Data for this exercise section start

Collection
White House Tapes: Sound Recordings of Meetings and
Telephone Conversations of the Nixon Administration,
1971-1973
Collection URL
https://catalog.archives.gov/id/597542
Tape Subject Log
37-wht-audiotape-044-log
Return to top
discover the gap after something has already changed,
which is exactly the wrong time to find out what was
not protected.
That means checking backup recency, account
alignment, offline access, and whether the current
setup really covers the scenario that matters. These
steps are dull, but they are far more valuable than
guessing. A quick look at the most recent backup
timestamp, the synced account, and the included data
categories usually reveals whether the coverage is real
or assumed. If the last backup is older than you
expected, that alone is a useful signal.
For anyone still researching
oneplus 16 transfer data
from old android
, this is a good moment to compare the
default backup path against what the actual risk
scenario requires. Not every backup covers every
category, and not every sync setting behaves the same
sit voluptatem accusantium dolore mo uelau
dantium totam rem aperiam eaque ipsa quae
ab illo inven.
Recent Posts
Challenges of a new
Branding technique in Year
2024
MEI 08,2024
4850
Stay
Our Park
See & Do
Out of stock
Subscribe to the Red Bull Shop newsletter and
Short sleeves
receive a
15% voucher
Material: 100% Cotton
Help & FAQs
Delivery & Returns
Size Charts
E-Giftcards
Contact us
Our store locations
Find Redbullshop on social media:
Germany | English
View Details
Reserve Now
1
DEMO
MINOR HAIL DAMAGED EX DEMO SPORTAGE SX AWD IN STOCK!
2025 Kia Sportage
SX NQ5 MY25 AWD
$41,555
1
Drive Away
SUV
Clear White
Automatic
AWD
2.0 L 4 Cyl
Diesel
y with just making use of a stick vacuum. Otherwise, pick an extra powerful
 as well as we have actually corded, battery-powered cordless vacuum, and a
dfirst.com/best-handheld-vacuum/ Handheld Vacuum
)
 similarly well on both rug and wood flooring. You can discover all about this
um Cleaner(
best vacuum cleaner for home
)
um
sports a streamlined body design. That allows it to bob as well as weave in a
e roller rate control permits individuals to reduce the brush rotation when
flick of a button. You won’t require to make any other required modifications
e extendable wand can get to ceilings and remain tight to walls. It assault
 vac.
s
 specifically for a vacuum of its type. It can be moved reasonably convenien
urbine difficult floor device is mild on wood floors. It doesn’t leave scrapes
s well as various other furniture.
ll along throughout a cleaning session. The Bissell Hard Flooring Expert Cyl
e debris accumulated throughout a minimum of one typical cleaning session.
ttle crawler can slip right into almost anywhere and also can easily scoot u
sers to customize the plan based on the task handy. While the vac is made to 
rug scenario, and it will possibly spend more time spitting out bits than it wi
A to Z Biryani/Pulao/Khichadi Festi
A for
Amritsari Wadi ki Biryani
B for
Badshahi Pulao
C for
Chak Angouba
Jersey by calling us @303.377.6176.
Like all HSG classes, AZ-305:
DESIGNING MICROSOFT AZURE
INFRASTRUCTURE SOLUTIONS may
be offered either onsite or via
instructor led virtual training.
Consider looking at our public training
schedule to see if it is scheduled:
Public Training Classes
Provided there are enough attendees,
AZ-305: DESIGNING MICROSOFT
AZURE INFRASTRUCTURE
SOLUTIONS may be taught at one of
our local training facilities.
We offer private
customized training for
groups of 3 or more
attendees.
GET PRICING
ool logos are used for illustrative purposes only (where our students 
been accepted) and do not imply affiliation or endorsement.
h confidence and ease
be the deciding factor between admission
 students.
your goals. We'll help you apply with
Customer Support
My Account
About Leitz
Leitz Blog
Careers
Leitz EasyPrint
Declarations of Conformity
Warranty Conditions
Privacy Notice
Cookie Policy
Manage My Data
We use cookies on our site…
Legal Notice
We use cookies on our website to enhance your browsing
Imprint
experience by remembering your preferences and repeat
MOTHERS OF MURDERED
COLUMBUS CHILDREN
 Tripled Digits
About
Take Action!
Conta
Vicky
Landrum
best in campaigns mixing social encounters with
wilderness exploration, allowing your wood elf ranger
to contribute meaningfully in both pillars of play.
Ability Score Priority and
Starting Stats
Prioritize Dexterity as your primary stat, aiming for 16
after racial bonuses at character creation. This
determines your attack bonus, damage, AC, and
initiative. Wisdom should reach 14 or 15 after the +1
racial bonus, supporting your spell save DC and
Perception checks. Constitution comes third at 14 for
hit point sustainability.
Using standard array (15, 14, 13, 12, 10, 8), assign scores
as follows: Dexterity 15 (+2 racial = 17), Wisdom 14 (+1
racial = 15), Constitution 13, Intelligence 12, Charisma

Data for this exercise section end

• Exercise brief
Can you output every line of the entries above again, unchanged?

• Solution to this exercise
Collection
White House Tapes: Sound Recordings of Meetings and
Telephone Conversations of the Nixon Administration,
1971-1973
Collection URL
https://catalog.archives.gov/id/597542
Tape Subject Log
37-wht-audiotape-044-log
Return to top
discover the gap after something has already changed,
which is exactly the wrong time to find out what was
not protected.
That means checking backup recency, account
alignment, offline access, and whether the current
setup really covers the scenario that matters. These
steps are dull, but they are far more valuable than
guessing. A quick look at the most recent backup
timestamp, the synced account, and the included data
categories usually reveals whether the coverage is real
or assumed. If the last backup is older than you
expected, that alone is a useful signal.
For anyone still researching
oneplus 16 transfer data
from old android
, this is a good moment to compare the
default backup path against what the actual risk
scenario requires. Not every backup covers every
category, and not every sync setting behaves the same
sit voluptatem accusantium dolore mo uelau
dantium totam rem aperiam eaque ipsa quae
ab illo inven.
Recent Posts
Challenges of a new
Branding technique in Year
2024
MEI 08,2024
4850
Stay
Our Park
See & Do
Out of stock
Subscribe to the Red Bull Shop newsletter and
Short sleeves
receive a
15% voucher
Material: 100% Cotton
Help & FAQs
Delivery & Returns
Size Charts
E-Giftcards
Contact us
Our store locations
Find Redbullshop on social media:
Germany | English
View Details
Reserve Now
1
DEMO
MINOR HAIL DAMAGED EX DEMO SPORTAGE SX AWD IN STOCK!
2025 Kia Sportage
SX NQ5 MY25 AWD
$41,555
1
Drive Away
SUV
Clear White
Automatic
AWD
2.0 L 4 Cyl
Diesel
y with just making use of a stick vacuum. Otherwise, pick an extra powerful
 as well as we have actually corded, battery-powered cordless vacuum, and a
dfirst.com/best-handheld-vacuum/ Handheld Vacuum
)
 similarly well on both rug and wood flooring. You can discover all about this
um Cleaner(
best vacuum cleaner for home
)
um
sports a streamlined body design. That allows it to bob as well as weave in a
e roller rate control permits individuals to reduce the brush rotation when
flick of a button. You won’t require to make any other required modifications
e extendable wand can get to ceilings and remain tight to walls. It assault
 vac.
s
 specifically for a vacuum of its type. It can be moved reasonably convenien
urbine difficult floor device is mild on wood floors. It doesn’t leave scrapes
s well as various other furniture.
ll along throughout a cleaning session. The Bissell Hard Flooring Expert Cyl
e debris accumulated throughout a minimum of one typical cleaning session.
ttle crawler can slip right into almost anywhere and also can easily scoot u
sers to customize the plan based on the task handy. While the vac is made to 
rug scenario, and it will possibly spend more time spitting out bits than it wi
A to Z Biryani/Pulao/Khichadi Festi
A for
Amritsari Wadi ki Biryani
B for
Badshahi Pulao
C for
Chak Angouba
Jersey by calling us @303.377.6176.
Like all HSG classes, AZ-305:
DESIGNING MICROSOFT AZURE
INFRASTRUCTURE SOLUTIONS may
be offered either onsite or via
instructor led virtual training.
Consider looking at our public training
schedule to see if it is scheduled:
Public Training Classes
Provided there are enough attendees,
AZ-305: DESIGNING MICROSOFT
AZURE INFRASTRUCTURE
SOLUTIONS may be taught at one of
our local training facilities.
We offer private
customized training for
groups of 3 or more
attendees.
GET PRICING
ool logos are used for illustrative purposes only (where our students 
been accepted) and do not imply affiliation or endorsement.
h confidence and ease
be the deciding factor between admission
 students.
your goals. We'll help you apply with
Customer Support
My Account
About Leitz
Leitz Blog
Careers
Leitz EasyPrint
Declarations of Conformity
Warranty Conditions
Privacy Notice
Cookie Policy
Manage My Data
We use cookies on our site…
Legal Notice
We use cookies on our website to enhance your browsing
Imprint
experience by remembering your preferences and repeat
MOTHERS OF MURDERED
COLUMBUS CHILDREN
 Tripled Digits
About
Take Action!
Conta
Vicky
Landrum
best in campaigns mixing social encounters with
wilderness exploration, allowing your wood elf ranger
to contribute meaningfully in both pillars of play.
Ability Score Priority and
Starting Stats
Prioritize Dexterity as your primary stat, aiming for 16
after racial bonuses at character creation. This
determines your attack bonus, damage, AC, and
initiative. Wisdom should reach 14 or 15 after the +1
racial bonus, supporting your spell save DC and
Perception checks. Constitution comes third at 14 for
hit point sustainability.
Using standard array (15, 14, 13, 12, 10, 8), assign scores
as follows: Dexterity 15 (+2 racial = 17), Wisdom 14 (+1
racial = 15), Constitution 13, Intelligence 12, Charisma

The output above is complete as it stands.